Dr Patrick Oyaro, Chief of Party- USAID Stawisha Pwani says that incorporation of this vaccine into routine immunisation will increase uptake thus reduce missed opportunities.
“Now that the World Health Organisation (WHO) has declared Covid-19 to be no longer a global health emergency, funds for supporting Covid-19 activities will dwindle, yet the disease is still a health issue. This is why we need to integrate its vaccination into routine immunisation,” he says.
According to him, integrating this vaccination into national immunization services or primary health care, will improve the programme’s efficiency and sustainability, enhance demand and improve user satisfaction, achieve and maintain satisfactory coverage, and also addressing inequities.
Apart from that, integration will also help because all the services will be given from a central place unlike now where Covid vaccines majorly relys on outreaches to offer these service. Reliance on mass vaccination campaigns as a main delivery approach to reach targeted populations quickly and widely has resulted to health workers and resources being diverted from providing essential health services, including immunisation to Covid-19 vaccination efforts.

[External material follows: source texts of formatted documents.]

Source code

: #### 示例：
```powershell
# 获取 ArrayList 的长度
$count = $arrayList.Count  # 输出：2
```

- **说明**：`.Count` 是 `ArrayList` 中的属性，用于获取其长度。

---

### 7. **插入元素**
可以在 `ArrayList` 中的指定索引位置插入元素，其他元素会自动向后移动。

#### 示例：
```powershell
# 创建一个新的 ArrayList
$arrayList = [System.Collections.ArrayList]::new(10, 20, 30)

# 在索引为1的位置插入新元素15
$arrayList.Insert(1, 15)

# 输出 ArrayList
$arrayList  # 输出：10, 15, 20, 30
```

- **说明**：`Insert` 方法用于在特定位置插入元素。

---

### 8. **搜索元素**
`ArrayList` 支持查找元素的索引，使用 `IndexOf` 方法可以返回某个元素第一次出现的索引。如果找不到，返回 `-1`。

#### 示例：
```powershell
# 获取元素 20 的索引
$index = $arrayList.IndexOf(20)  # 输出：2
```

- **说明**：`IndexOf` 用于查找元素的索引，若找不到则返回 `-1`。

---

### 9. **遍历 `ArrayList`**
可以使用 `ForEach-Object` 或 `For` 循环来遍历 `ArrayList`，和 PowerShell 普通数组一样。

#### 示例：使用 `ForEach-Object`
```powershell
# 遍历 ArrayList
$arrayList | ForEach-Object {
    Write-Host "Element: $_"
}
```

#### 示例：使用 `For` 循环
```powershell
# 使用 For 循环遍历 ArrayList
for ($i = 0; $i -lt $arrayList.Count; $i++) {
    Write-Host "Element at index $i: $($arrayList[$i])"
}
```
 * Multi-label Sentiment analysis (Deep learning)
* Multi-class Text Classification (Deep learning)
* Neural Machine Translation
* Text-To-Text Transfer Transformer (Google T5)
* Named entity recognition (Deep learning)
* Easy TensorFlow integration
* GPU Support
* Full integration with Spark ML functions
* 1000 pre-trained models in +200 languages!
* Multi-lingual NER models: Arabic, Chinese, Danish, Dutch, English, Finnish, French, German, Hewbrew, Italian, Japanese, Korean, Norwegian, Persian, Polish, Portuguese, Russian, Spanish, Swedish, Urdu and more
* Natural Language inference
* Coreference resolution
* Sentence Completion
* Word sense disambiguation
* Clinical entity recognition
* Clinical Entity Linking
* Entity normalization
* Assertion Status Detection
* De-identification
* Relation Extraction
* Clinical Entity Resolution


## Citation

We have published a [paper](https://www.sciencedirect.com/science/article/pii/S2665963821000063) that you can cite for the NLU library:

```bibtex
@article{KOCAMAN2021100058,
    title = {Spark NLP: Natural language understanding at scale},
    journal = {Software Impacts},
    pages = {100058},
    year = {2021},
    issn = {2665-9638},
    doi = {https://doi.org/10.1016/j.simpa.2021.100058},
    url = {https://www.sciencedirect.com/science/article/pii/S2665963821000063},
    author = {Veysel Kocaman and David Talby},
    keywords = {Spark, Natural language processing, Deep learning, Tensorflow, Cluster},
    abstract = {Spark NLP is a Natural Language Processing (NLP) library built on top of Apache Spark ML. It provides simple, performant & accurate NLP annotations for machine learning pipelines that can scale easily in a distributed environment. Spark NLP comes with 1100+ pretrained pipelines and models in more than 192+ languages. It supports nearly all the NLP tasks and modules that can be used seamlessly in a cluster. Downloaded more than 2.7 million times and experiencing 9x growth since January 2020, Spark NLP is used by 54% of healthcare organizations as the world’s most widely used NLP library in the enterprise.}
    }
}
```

“Currently despite the announcement, Kenyans are still taking up the Covid-19 vaccination and we are still implementing a door-to-door vaccination. However, we anticipate that the announcement will have a ripple effect,” he says.
According to him, Kenya still needs to vaccinates its citizens against the virus because we are yet to acquire herd immunity (hitting the targets required) and also because the virus is an evolving disease. “Covis-19 funding is likely to end by September this year and that means that the current delivery systems of mass campaigns and outreaches will not be sustainable. Service delivery and performance will improve with integration and inequities reduced; including by reaching missed communities and other high-risk and vulnerable groups in urban, rural and conflict areas,” he adds.
According to a WHO report on considerations for integrating of the vaccine into immunisation programmes and primary health care for 2022 and beyond, there has been a growing interest to integrate it to both Public Health Care (PHC) and within existing immunisation programme services specifically. Some countries have already taken steps to integrate Covid-19 vaccination into immunisation programmes, PHC, and other relevant health services.
However, integration should not solely be limited to co-delivery at the service level. Integration also refers to merging with other health governance functions, such as planning, programme design, budgeting, and joint coordination under one ministry of the health department; health workforce responsibilities and competencies; integrated outreach, meaningful engagement and building trust with communities. “Many countries are already integrating Covid-19 vaccination into their regular health services and exploring new entry points for vaccination of high-risk groups,” reads part of that report.